Não se desmotivem da política, pelo contrário. É hora de uma mudança radical, e esse é o momento.

De volta para a base

Enquanto tenta reverter a decisão no Judiciário, por conta do processo de cassação que considera um verdadeiro “show de horrores”, Freitas pretende continuar seu trabalho junto aos movimentos de base, em projetos do Núcleo Periférico, organização de que é fundador.

Um deles se chama Narrativas Marginais, que oferece aulas de cinema, música e literatura para jovens de bairros da periferia, que recebem R$ 100 por mês como ajuda de custo. O objetivo é profissionalizar os jovens, mas também “dar voz”, para que, “a partir da música, da literatura e do cinema, eles contem as próprias histórias”, explica Renato.

Outro projeto trabalha com egressos do sistema carcerário. “Vai ter profissionalização, arte, cultura e educação, palestras de conscientização, e também de criminologia, para que eles compreendam como funcionam os mecanismos de punição, captura, vigilância que o Estado brasileiro impõe sobre a população marginalizada”.

“É um projeto realizador para minha vida. Eu não tive pai justamente porque meu pai caiu nas teias do sistema carcerário, morreu muito cedo, mais jovem do que eu sou hoje, muitos amigos também foram criminalizados na minha caminhada”, afirma. “Eu morei 15 anos do lado do complexo penitenciário de Piraquara e vi o quão destruidor pode ser uma prisão”, conta.

É pela luta institucional que eu estou me fazendo ouvir aqui por vocês, então não é uma luta menor.

Acendam fogueiras

Apesar da cassação e do ambiente hostil vivenciados por ele, Renato ressaltou a importância de lutar, também, na via institucional.

“Acredito como via de luta, à medida que as pessoas estejam de fato dispostas a sacrificar tudo pela Justiça e pela liberdade, inclusive o próprio mandato. Só quando chegar nesse nível de sacrifício é que a luta institucional terá algum sentido, porque ela será radicalmente transformada”, defendeu.

“É pela luta institucional que eu estou me fazendo ouvir aqui por vocês, então não é uma luta menor. Continuo apostando nesses movimentos como força real, e apostando na luta institucional como força representacional.”

Renato quer incentivar jovens, especialmente os negros e periféricos que se enxergam representados nele, a ousarem ocupar os espaços de poder no lugar da elite que historicamente domina a política institucional.

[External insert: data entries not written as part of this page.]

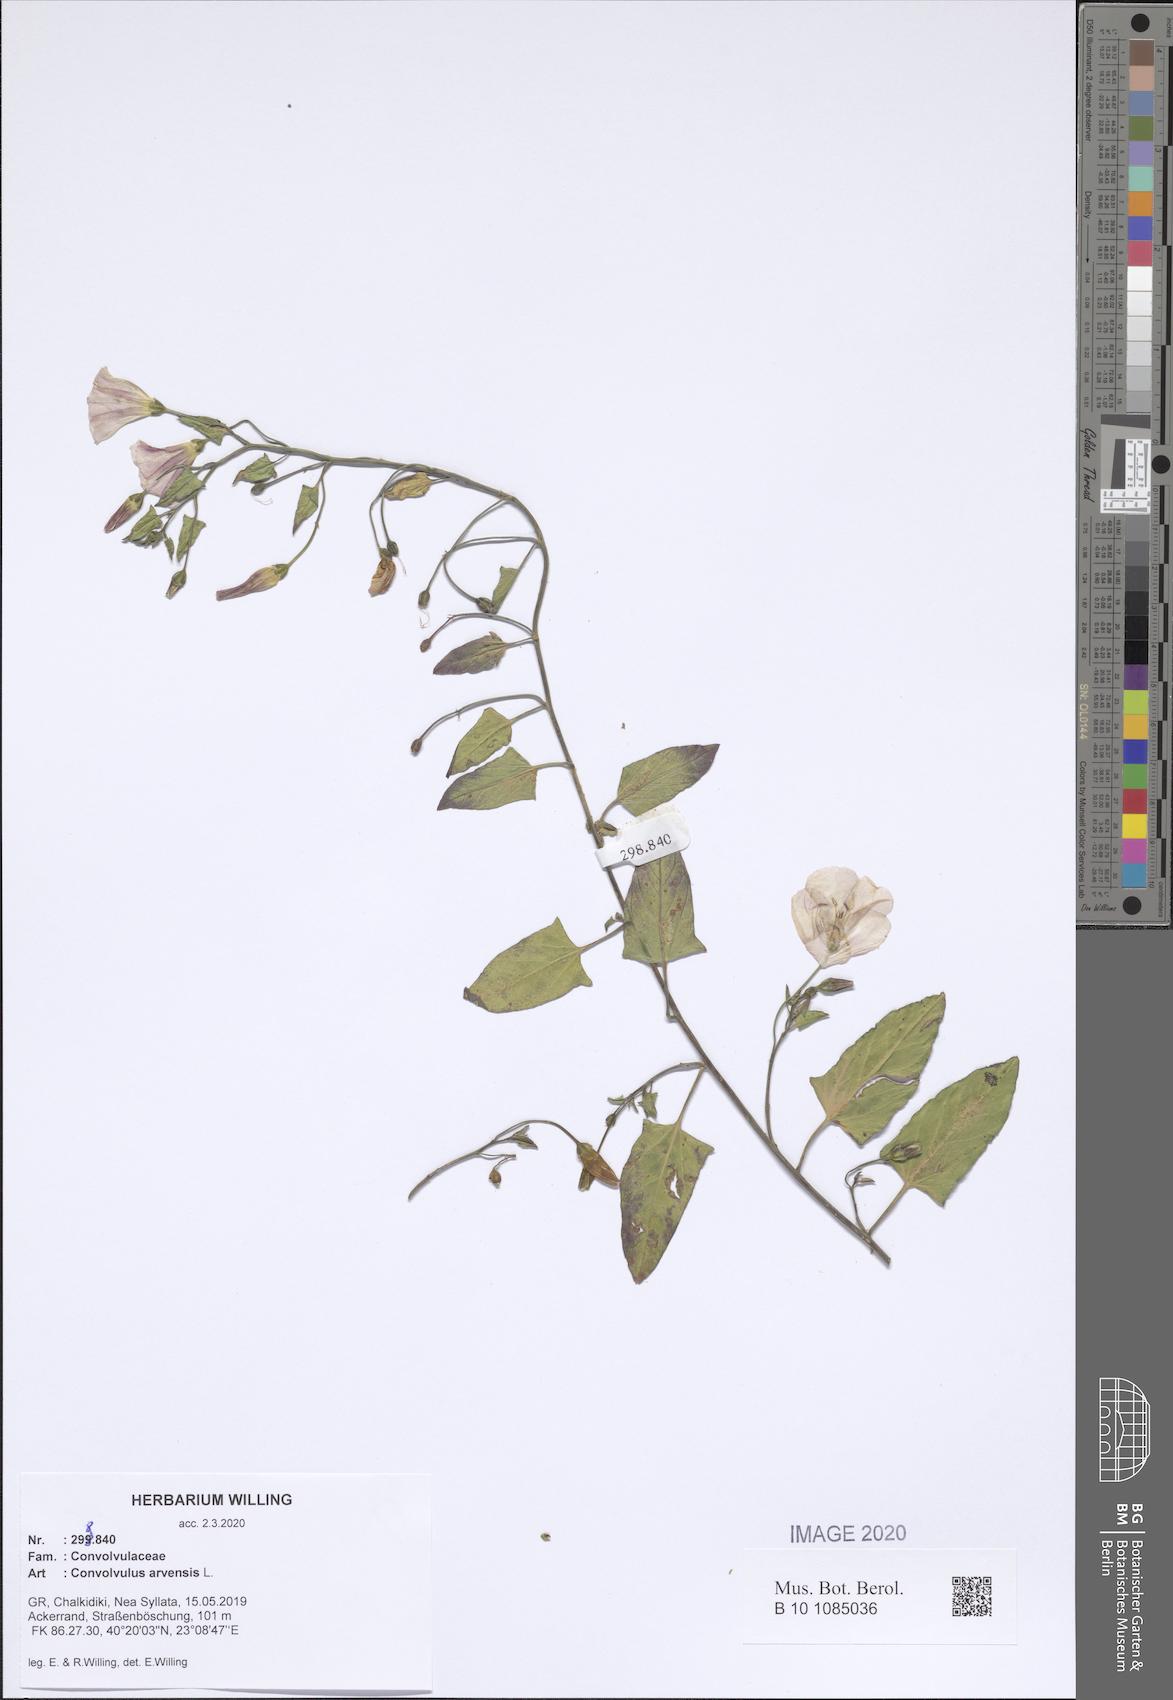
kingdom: Plantae
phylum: Tracheophyta
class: Magnoliopsida
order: Solanales
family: Convolvulaceae
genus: Convolvulus
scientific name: Convolvulus arvensis
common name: Field bindweed
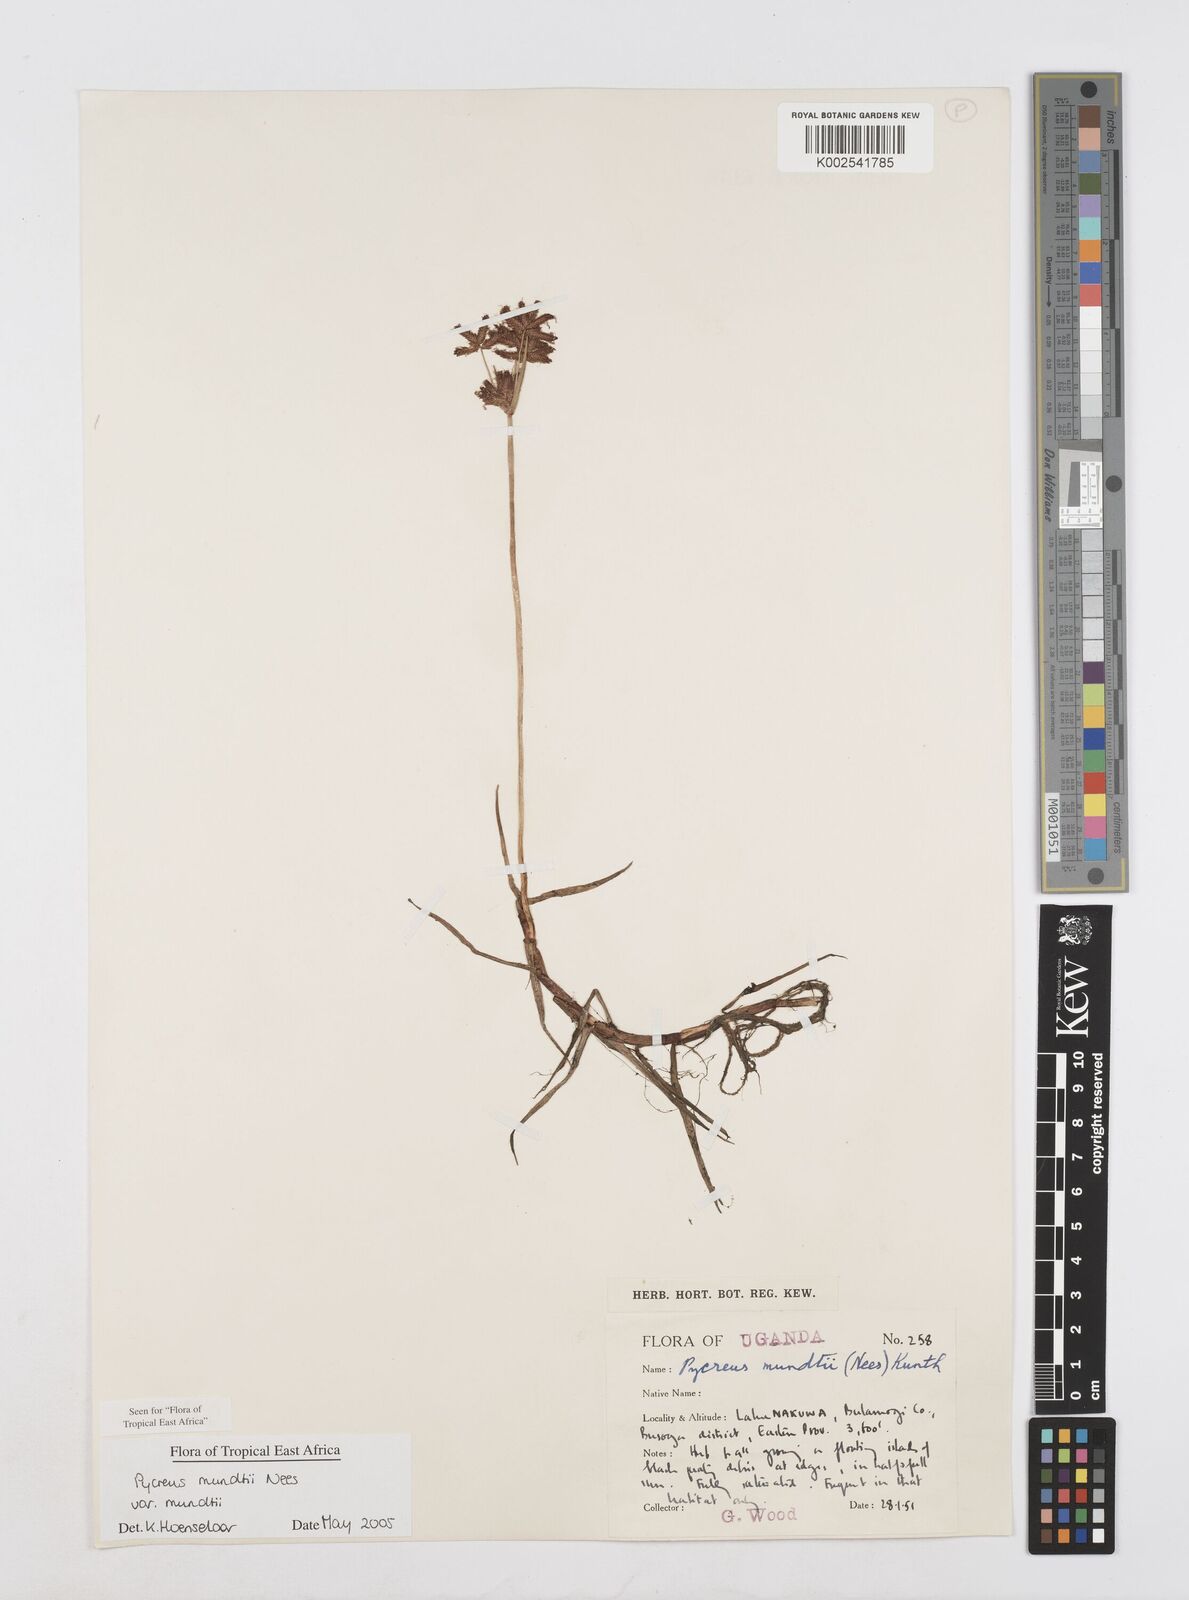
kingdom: Plantae
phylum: Tracheophyta
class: Liliopsida
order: Poales
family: Cyperaceae
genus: Cyperus
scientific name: Cyperus mundii
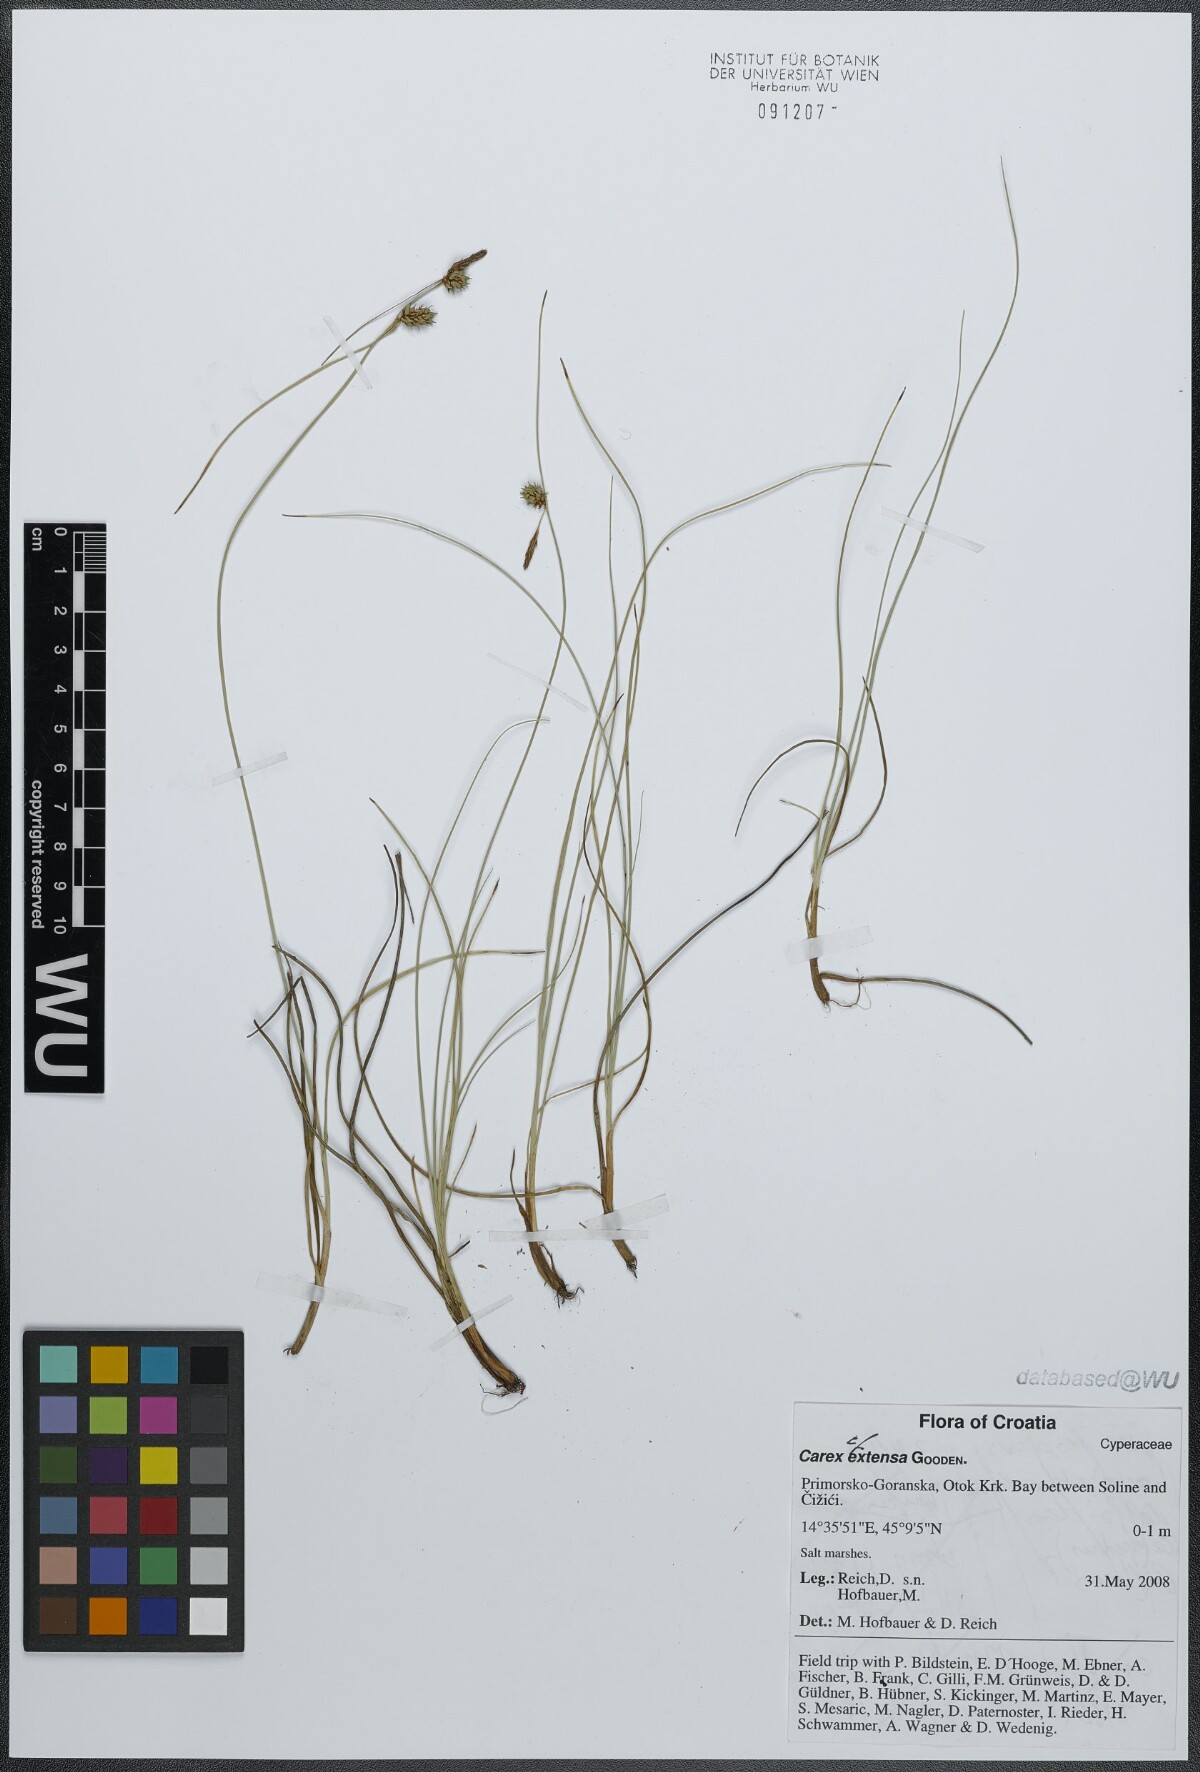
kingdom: Plantae
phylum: Tracheophyta
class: Liliopsida
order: Poales
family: Cyperaceae
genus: Carex
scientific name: Carex extensa
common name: Long-bracted sedge
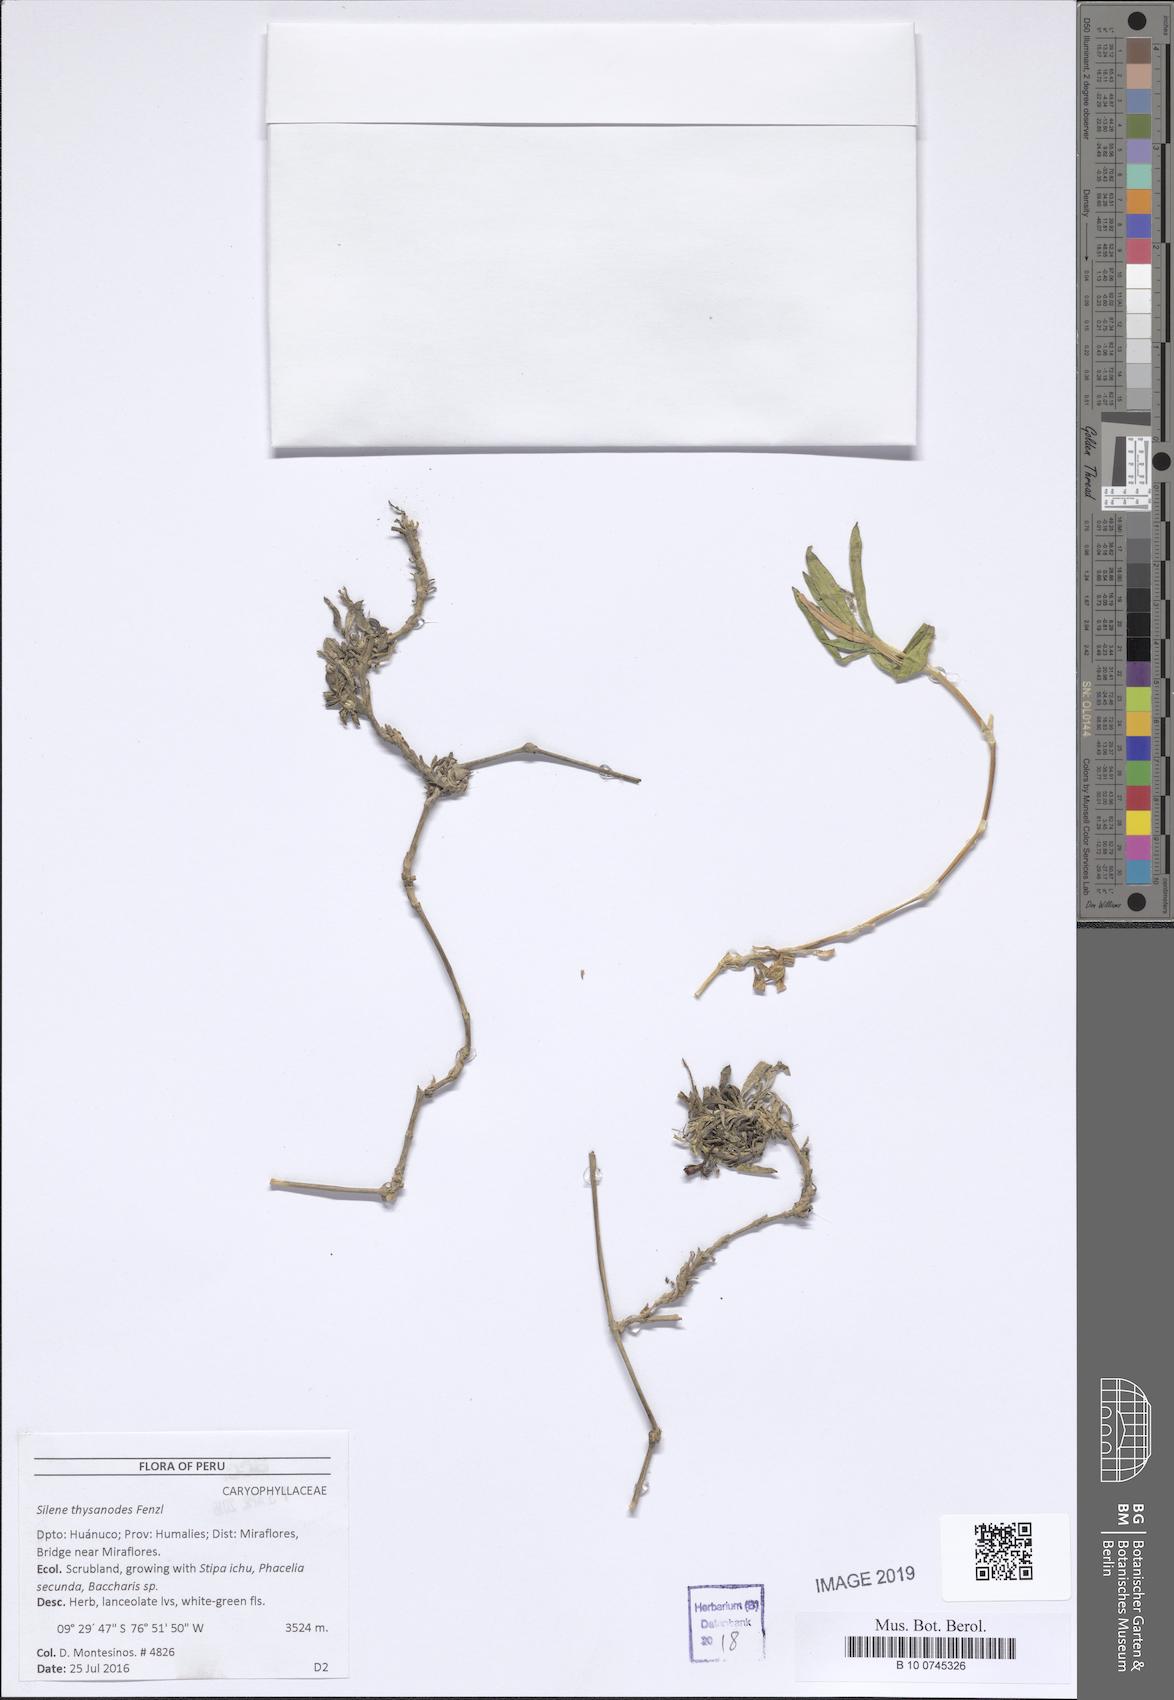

“São pessoas que atuam em prol do dinheiro e contra a vida, que atuam para desvalorizar a vida. Que, em última instancia, atuam para que pessoas morram, se não por uma ação, por uma omissão planejada. Os jovens sentem que a política é cada vez mais isso, é morte planejada.”

Citando o poeta paulistano Sergio Vaz, diz que “é preciso um coração em chamas para manter os sonhos aquecidos. Portanto, acendam fogueiras, as fogueiras da esperança”.